(Saved data entries)
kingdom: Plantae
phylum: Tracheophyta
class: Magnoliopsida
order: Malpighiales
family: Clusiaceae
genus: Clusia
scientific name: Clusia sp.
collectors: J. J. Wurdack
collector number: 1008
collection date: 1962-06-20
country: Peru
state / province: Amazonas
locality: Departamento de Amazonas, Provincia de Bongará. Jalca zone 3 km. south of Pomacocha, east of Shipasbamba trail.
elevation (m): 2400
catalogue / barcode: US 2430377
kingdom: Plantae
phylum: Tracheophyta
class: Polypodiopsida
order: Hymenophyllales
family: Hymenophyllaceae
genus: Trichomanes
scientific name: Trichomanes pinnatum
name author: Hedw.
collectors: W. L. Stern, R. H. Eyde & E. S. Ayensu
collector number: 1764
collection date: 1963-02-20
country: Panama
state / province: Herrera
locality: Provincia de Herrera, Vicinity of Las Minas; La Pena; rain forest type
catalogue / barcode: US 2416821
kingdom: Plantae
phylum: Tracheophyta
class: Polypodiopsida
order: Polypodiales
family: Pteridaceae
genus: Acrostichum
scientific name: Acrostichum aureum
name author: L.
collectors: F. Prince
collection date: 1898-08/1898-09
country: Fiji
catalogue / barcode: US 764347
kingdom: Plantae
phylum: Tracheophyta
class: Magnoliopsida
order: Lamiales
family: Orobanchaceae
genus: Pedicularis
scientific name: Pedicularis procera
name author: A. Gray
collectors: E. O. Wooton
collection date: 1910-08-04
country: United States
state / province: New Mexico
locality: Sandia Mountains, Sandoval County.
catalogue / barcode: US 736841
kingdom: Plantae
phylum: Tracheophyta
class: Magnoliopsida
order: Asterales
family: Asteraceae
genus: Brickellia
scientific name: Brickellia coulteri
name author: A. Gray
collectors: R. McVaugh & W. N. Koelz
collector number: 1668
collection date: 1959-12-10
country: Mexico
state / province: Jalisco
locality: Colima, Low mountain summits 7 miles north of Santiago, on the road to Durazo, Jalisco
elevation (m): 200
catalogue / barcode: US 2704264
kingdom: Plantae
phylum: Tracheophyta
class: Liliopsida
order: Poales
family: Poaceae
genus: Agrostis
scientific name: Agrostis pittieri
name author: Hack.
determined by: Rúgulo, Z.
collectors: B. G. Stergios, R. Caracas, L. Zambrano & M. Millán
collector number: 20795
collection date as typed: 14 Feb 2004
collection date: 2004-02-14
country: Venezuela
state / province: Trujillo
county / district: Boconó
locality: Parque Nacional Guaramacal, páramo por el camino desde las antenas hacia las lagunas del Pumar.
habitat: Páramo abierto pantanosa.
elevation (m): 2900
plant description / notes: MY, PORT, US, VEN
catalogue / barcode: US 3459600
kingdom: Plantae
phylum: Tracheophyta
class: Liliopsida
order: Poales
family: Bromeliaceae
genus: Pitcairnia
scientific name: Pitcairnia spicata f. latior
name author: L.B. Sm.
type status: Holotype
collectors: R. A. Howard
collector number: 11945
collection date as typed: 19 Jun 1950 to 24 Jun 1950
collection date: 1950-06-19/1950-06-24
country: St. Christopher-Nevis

■ Task
Recast the part of the listing that opens with the line containing "collectors: J. J. Wurdack" and closes with the line containing "family: Hymenophyllaceae" as a Markdown table with the columns "No." and "Entry", numbering each line and omitting blank lines.

■ Solved problem
| No. | Entry |
|---|---|
| 1 | collectors: J. J. Wurdack |
| 2 | collector number: 1008 |
| 3 | collection date: 1962-06-20 |
| 4 | country: Peru |
| 5 | state / province: Amazonas |
| 6 | locality: Departamento de Amazonas, Provincia de Bongará. Jalca zone 3 km. south of Pomacocha, east of Shipasbamba trail. |
| 7 | elevation (m): 2400 |
| 8 | catalogue / barcode: US 2430377 |
| 9 | kingdom: Plantae |
| 10 | phylum: Tracheophyta |
| 11 | class: Polypodiopsida |
| 12 | order: Hymenophyllales |
| 13 | family: Hymenophyllaceae |